**Exercise text**
BEGIN

Raised in Platanias, Chania, and now Professor of the History of Political Thought at Queen Mary University of London, George Varouxakis is the author of what may well be one of the most timely books of the year. Its title? The West: The History of an Idea (Princeton University Press, 2025), published last September. In this study, he seeks to trace both the origins and the many unexpected shifts in the way the West has been understood as a socio-political idea over the past two centuries. According to him, a defining characteristic of the concept is not only its openness but also its ambiguity and plurality of meanings—something that in no way diminishes its significance.
On the occasion of the special issue The World Ahead – 2026, we spoke with him about the future of the concept—and, above all, the reality—of the West in light of America’s retreat from European affairs, the continuing war in Ukraine, and the alternative political systems promoted by China and Russia. Is the concept of the West exportable? Does it make sense to speak of “Western values”? Is the notion of “The West versus the Rest” productive? The answers follow.
Interview by Antonis D. Papagiannidis and Konstantinos Tsalakos
(Published in Economic Review - December 2025)
The West and Greece
Let us begin with a question that may sound somewhat counterintuitive: does the “West,” as we use the term, contain an element of exclusion, of closedness? Does it serve a defensive function?
Let me tell you something that may surprise you: this entire discussion, at its origin, has to do with Greece! From the very first use of the term “West” and the concept of a “Western Federation,” conceived as a way of protecting a civilization and a group of countries, there was a tendency toward open-endedness, toward openness and receptiveness to expansion. The most interesting—indeed paradoxical—aspect of this story is that the first country toward which this conceptual expansion was directed was Greece. And this happened at a time when Greece did not even exist yet as a state—it was only preparing to emerge, in the shadow of the French Revolution.
I find French thinkers such as the well-known Benjamin Constant and others like Abbé Dominique de Pradt (influenced by Constant, though himself a highly successful author), writing book after book during the decade of the Greek Revolution with “Greece” in the title. This begins as early as 1822.
What was the logic behind that?
His argument was that “if the Greek Revolution had not happened, we should have invented it.” For him, the problem was not the Ottoman Empire, “which would collapse anyway,” but who would succeed it. The great danger for Western Europe was the Russian Empire and its ambitions to take Constantinople and move into the Mediterranean.

END

**Recorded data**
BEGIN

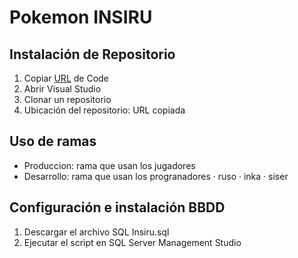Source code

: # Pokemon INSIRU

## Instalación de Repositorio

1. Copiar [URL](https://github.com/siser879/INSIRU.git) de Code
2. Abrir Visual Studio
3. Clonar un repositorio
4. Ubicación del repositorio: URL copiada

## Uso de ramas

- Produccion: rama que usan los jugadores
- Desarrollo: rama que usan los progranadores
  · ruso
  · inka
  · siser

## Configuración e instalación BBDD 

1. Descargar el archivo SQL Insiru.sql
2. Ejecutar el script en SQL Server Management Studio

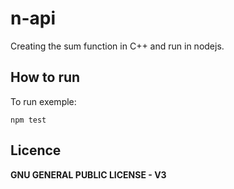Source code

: # n-api

Creating the sum function in C++ and run in nodejs.

## How to run

To run exemple:

`npm test`

## Licence

**GNU GENERAL PUBLIC LICENSE - V3**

END

Continue the interview on the idea of the West from the point where it stops.

**Answer section**
So they argued that “here we have a people who are European, Western,” in their view. Such a people should not be subjected to Asians and Muslims. This people could become a crucial ally and a member of the Western Federation that De Pradt had begun to advocate. Exactly two hundred years ago, many people spoke about Greece in terms that many now use when discussing Ukraine.
Whereas on the map of that time, we were something like the Near East...
In 1822, when people were writing things like “We need a Western Federation, and Greece should be its bulwark,” Greece did not yet exist. Of course, the Greece they envisioned would have extended as far as the Danube—the Greece depicted in Rigas Feraios’s Charter.
But there is also a second answer to your question. Others, especially French thinkers, began speaking of the “West” in order to distinguish Western Europe from Russia, placing Greece within the West. Yet the man who built an entire political program around the idea, placing the title République Occidentale (Western Republic) on his books, was Auguste Comte.
Comte was not particularly fond of the ancient Greeks—he was a Romanophile, Francophile, Latinophile, and so on. For him, Europe was consistently Charlemagne’s Europe, plus Britain and the colonies populated by people of European descent. Yet from the outset he made two exceptions: the West would include two countries lying to its east—Greece, because of the importance of ancient Greece to Rome and to Western civilization more broadly, and Poland, which, although Slavic and geographically eastern, had been Catholic for a millennium and was therefore part of the same Western world.
The West as an Open Concept, Yet Opposed to Russia
What is the conclusion of this historical trajectory?
The conclusion is that from the very beginning, once the term “West” starts being used, it inherently contains an element of openness, acceptance of new members, and non-fixed boundaries—open-endedness. It is what the European Union would later call “enlargement.”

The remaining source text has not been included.